## Task details
Rewrite the lines of the records between the one holding "name: 121-4-alt-Astar;" and the one holding "(c3)1. Læ(i)tá(hi)tus(i) sum(i)", inclusive, replacing "annotation" with "comment" and leaving everything else untouched.

--- start of Input for this task ---

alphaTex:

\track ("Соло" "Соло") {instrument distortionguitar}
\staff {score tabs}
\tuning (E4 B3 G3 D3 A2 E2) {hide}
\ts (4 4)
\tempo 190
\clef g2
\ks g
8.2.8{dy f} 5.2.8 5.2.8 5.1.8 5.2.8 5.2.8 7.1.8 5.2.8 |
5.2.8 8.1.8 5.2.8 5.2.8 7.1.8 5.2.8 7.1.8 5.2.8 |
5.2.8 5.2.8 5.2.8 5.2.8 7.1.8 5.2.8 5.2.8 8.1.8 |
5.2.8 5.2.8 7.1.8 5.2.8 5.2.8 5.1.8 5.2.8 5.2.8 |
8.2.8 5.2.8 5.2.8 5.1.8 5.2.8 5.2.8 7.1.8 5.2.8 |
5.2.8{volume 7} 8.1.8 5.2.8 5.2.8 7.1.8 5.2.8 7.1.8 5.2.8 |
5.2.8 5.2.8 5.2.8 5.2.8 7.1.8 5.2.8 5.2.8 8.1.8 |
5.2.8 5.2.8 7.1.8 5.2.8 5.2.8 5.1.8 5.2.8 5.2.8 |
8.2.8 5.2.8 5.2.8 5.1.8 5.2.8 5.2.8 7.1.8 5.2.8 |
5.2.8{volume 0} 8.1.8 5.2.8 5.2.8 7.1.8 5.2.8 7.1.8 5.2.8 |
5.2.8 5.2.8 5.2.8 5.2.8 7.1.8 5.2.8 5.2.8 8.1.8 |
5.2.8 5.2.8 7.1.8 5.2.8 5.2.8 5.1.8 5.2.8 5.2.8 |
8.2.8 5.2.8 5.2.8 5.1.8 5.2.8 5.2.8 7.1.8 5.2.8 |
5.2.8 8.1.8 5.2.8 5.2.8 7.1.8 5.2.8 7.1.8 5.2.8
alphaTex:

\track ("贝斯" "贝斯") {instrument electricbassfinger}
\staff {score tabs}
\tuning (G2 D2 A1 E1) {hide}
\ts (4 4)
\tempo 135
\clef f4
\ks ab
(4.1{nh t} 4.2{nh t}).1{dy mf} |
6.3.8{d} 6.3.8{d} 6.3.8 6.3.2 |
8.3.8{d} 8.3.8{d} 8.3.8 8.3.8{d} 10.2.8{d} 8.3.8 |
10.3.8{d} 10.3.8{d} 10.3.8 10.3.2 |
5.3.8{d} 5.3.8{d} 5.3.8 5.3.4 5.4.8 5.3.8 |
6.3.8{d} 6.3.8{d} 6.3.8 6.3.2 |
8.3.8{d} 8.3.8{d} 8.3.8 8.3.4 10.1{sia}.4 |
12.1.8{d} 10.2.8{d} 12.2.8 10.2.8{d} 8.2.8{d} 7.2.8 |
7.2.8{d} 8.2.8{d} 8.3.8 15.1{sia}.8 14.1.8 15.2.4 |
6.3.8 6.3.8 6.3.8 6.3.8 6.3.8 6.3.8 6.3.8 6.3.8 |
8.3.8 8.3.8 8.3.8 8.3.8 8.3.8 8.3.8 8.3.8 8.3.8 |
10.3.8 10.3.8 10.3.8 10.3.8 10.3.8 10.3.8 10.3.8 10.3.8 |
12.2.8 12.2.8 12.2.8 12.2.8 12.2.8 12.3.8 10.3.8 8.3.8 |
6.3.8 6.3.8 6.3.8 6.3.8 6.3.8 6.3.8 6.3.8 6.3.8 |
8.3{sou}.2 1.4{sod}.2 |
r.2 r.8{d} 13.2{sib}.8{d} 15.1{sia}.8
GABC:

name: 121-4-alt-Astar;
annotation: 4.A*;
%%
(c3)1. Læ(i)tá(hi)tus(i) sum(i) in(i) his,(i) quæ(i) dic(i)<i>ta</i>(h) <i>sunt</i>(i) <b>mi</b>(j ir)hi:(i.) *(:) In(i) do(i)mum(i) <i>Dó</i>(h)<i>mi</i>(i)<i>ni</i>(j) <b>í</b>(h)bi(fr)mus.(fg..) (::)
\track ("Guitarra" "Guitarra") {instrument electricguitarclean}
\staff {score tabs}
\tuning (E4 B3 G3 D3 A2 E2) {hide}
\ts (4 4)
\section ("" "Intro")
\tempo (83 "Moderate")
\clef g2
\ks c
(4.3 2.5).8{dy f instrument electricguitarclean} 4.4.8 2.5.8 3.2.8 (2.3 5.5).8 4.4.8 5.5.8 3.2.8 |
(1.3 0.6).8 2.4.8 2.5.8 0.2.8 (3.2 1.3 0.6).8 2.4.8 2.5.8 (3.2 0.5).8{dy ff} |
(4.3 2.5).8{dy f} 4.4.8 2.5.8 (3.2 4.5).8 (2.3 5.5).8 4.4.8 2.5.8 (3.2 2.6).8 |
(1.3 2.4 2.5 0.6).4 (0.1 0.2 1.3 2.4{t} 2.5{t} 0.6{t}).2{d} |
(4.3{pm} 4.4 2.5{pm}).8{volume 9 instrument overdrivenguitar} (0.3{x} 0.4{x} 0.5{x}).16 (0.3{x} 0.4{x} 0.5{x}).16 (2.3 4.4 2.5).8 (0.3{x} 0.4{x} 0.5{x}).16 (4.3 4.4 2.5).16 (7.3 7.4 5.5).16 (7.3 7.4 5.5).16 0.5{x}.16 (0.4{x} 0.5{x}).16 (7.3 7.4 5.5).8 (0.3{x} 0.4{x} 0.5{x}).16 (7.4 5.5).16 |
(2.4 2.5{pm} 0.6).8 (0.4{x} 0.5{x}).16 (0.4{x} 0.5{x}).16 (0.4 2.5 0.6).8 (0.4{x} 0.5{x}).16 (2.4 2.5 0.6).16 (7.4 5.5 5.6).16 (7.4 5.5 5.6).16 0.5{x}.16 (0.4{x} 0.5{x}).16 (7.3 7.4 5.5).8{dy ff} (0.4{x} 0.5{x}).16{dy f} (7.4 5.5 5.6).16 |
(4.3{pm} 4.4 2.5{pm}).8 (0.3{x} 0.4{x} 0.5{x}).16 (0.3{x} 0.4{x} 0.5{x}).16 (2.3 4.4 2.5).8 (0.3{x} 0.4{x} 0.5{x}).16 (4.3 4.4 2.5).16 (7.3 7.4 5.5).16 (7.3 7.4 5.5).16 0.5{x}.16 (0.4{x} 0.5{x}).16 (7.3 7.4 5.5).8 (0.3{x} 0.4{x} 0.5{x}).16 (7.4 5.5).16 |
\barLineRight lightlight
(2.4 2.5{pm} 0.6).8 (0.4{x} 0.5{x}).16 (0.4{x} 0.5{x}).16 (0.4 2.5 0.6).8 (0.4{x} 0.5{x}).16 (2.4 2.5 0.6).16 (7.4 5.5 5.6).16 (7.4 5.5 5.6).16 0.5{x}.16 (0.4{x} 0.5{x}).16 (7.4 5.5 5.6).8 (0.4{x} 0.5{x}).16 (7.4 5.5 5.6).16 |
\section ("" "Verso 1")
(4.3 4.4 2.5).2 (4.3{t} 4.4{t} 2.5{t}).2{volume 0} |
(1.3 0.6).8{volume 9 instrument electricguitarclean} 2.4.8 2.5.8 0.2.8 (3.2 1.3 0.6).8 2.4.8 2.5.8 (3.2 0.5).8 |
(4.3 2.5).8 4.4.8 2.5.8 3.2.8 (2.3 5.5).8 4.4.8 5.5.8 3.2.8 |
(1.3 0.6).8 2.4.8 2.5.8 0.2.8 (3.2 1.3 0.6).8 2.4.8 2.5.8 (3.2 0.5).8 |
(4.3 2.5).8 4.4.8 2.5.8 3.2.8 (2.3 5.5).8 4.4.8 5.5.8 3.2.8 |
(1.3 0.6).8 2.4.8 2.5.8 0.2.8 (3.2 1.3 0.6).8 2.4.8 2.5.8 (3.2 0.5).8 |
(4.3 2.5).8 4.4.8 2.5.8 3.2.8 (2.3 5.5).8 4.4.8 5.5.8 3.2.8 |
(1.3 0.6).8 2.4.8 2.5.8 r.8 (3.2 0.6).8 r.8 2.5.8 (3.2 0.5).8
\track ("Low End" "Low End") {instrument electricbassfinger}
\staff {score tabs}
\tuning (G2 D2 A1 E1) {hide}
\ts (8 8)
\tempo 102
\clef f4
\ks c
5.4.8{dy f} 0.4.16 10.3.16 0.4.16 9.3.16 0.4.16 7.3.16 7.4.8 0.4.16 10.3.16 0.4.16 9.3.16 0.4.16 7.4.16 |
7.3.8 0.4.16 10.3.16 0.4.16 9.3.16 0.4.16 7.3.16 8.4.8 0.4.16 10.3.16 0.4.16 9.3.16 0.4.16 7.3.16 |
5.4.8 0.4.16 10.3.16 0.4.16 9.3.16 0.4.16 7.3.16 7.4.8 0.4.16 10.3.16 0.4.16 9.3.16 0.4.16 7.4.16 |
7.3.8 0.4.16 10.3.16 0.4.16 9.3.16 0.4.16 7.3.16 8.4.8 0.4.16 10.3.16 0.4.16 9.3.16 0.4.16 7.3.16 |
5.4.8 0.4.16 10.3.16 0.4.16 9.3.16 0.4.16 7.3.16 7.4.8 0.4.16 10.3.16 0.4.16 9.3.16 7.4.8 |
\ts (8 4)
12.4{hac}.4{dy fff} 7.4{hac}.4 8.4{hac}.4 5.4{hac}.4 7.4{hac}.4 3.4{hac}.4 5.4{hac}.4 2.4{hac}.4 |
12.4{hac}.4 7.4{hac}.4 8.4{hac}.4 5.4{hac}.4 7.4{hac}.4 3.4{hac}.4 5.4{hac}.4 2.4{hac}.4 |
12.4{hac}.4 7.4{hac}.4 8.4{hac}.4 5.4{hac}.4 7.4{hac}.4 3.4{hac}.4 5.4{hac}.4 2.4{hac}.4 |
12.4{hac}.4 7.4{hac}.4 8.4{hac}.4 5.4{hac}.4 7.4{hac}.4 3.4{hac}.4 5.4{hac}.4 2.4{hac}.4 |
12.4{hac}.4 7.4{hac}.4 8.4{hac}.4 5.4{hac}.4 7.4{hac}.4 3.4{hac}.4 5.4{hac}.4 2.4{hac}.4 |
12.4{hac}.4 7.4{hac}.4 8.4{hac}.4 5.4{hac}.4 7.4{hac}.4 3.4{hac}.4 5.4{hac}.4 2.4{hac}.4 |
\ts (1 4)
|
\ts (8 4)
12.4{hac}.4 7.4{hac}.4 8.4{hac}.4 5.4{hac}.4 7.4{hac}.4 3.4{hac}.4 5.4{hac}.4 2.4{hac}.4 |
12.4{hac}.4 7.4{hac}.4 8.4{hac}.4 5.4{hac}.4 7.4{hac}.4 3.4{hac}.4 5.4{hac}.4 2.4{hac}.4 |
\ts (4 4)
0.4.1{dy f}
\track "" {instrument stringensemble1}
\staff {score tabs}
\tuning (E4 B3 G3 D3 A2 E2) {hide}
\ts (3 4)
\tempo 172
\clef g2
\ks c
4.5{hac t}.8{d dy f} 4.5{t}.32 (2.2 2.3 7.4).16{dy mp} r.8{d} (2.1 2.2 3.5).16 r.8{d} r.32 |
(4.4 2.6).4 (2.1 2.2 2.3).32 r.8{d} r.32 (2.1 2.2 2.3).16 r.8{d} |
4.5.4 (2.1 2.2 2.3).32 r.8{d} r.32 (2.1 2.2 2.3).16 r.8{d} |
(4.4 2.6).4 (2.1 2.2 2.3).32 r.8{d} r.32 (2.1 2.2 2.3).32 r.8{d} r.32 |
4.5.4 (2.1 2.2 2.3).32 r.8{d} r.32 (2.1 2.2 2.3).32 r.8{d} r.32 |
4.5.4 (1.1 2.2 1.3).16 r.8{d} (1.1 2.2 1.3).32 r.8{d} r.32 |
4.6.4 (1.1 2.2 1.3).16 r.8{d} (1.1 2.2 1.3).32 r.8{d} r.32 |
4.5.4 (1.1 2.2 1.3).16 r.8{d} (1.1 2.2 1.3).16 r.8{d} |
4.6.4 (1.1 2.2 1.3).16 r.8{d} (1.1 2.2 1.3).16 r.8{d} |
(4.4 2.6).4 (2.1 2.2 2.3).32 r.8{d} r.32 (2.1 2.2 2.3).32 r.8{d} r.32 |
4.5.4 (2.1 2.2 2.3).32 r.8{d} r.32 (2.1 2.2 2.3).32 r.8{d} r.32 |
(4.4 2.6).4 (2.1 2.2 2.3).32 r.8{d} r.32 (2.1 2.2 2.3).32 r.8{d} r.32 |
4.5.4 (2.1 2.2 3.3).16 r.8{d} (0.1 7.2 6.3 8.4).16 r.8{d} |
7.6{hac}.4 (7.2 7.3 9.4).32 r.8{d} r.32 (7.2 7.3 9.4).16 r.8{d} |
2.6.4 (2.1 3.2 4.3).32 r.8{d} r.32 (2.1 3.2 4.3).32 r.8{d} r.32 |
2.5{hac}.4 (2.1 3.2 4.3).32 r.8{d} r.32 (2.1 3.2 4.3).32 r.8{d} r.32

--- end of Input for this task ---

## Written reply
name: 121-4-alt-Astar;
comment: 4.A*;
%%
(c3)1. Læ(i)tá(hi)tus(i) sum(i) in(i) his,(i) quæ(i) dic(i)<i>ta</i>(h) <i>sunt</i>(i) <b>mi</b>(j ir)hi:(i.) *(:) In(i) do(i)mum(i) <i>Dó</i>(h)<i>mi</i>(i)<i>ni</i>(j) <b>í</b>(h)bi(fr)mus.(fg..) (::)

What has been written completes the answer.